Anduril founder Palmer Luckey said: “There is a clear need for an Australian-built XL-AUV, for Australia.
“The XL-AUV will harness the latest developments in autonomy, advanced computing, sensor fusion, propulsion and robotics to bring advanced capabilities to the Royal Australian Navy.”
An XL-AUV development program calls for three prototypes to be delivered to the Royal Australian Navy in just three years.
In 2020, Anduril became the youngest company to win a program with the United States government since the end of the Korean War with its Autonomous Surveillance Towers (AST) program.
Anduril also began developing an end-to-end counter-drone solution in 2019, which the United States Special Operations Command named its system of choice in a $1 billion deal in 2022.
To speed up production, Anduril makes no distinction between design and production engineering – they work as one team and have access to production equipment during the design process.
Manufacturing Engineer Dana Paz said, “Our mechanical and electrical engineers iterate their designs on a weekly, if not daily, basis.
“We work closely with them to limit the number of hours between design and testing.
“To enable such a rapid development cycle, our mechanical and electrical development lab has a ‘one-size-fits-all’…from multi-axis machining to sheet metal fabrication, including MIG and TIG welding. and 3D printing. »
That means an engineer can test a new part on Monday, update their CAD model that evening, have the new part built overnight, and be back in the field by Tuesday morning, according to the company.
Data drives both design and production, with the entire process optimized for flexibility.

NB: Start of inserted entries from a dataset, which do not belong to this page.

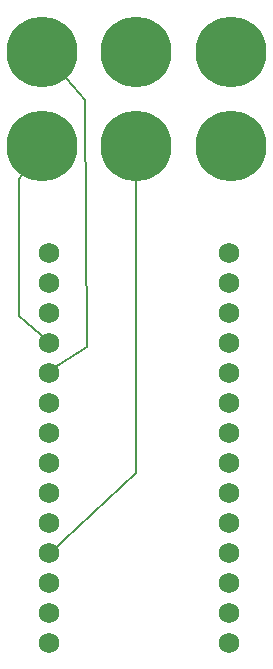
<source format=gtl>
G04 #@! TF.FileFunction,Copper,L1,Top,Signal*
%FSLAX46Y46*%
G04 Gerber Fmt 4.6, Leading zero omitted, Abs format (unit mm)*
G04 Created by KiCad (PCBNEW 4.0.4+e1-6308~48~ubuntu14.04.1-stable) date Fri Nov 18 15:56:57 2016*
%MOMM*%
%LPD*%
G01*
G04 APERTURE LIST*
%ADD10C,0.100000*%
%ADD11C,0.203200*%
%ADD12C,1.727200*%
%ADD13C,6.000000*%
G04 APERTURE END LIST*
D10*
D11*
X102001000Y-81000000D02*
X102001000Y-108686000D01*
X94635000Y-115544000D02*
X102001000Y-108686000D01*
X97683000Y-77063000D02*
X94000000Y-72872000D01*
X97810000Y-98018000D02*
X97683000Y-77063000D01*
X94635000Y-100050000D02*
X97810000Y-98018000D01*
X92095000Y-95351000D02*
X94508000Y-97510000D01*
X92095000Y-83794000D02*
X92095000Y-95351000D01*
X92095000Y-83794000D02*
X94000000Y-81000000D01*
D12*
X109860000Y-123061000D03*
X109860000Y-120521000D03*
X109860000Y-117981000D03*
X109860000Y-115441000D03*
X109860000Y-112901000D03*
X109860000Y-110361000D03*
X109860000Y-107821000D03*
X109860000Y-105281000D03*
X109860000Y-102741000D03*
X109860000Y-100201000D03*
X109860000Y-97661000D03*
X109860000Y-95121000D03*
X109860000Y-92581000D03*
X109860000Y-90041000D03*
X94620000Y-90041000D03*
X94620000Y-97661000D03*
X94620000Y-117981000D03*
X94620000Y-102741000D03*
X94620000Y-100201000D03*
X94620000Y-120521000D03*
X94620000Y-112901000D03*
X94620000Y-123061000D03*
X94620000Y-110361000D03*
X94620000Y-107821000D03*
X94620000Y-105281000D03*
X94620000Y-115441000D03*
X94620000Y-92581000D03*
X94620000Y-95121000D03*
D13*
X94000000Y-81001000D03*
X94000000Y-73001000D03*
X102000000Y-73001000D03*
X102000000Y-81001000D03*
X110000000Y-73001000D03*
X110000000Y-81001000D03*
M02*

</source>
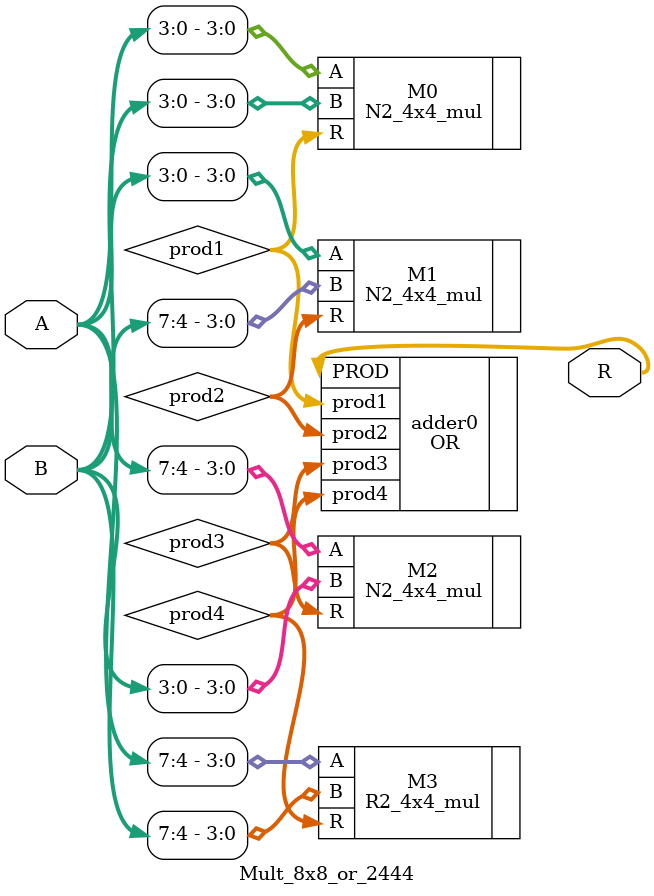
<source format=v>
module Mult_8x8_or_2444(
input [7:0] A,
input [7:0] B,
output [15:0]R
);
wire [7:0]prod1;
wire [7:0]prod2;
wire [7:0]prod3;
wire [7:0]prod4;

N2_4x4_mul M0(.A(A[3:0]),.B(B[3:0]),.R(prod1));
N2_4x4_mul M1(.A(A[3:0]),.B(B[7:4]),.R(prod2));
N2_4x4_mul M2(.A(A[7:4]),.B(B[3:0]),.R(prod3));
R2_4x4_mul M3(.A(A[7:4]),.B(B[7:4]),.R(prod4));
OR adder0(.prod1(prod1),.prod2(prod2),.prod3(prod3),.prod4(prod4),.PROD(R));
endmodule

</source>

Although the company has strategically increased the importance of manufacturing, it has not forgotten the lessons learned from industries such as automotive, medical devices and consumer electronics.
“We try to manufacture complicated parts on a large scale. This is a difficult problem, but not unsolved.
“Many fundamental Lean Manufacturing concepts, such as division of labor, waste disposal, and Kanban inventory control are directly applicable to Anduril.”
The editorial series from @AuManufacturing Excellence in Marine Manufacturing is brought to you with the support of BAE Systems Australia.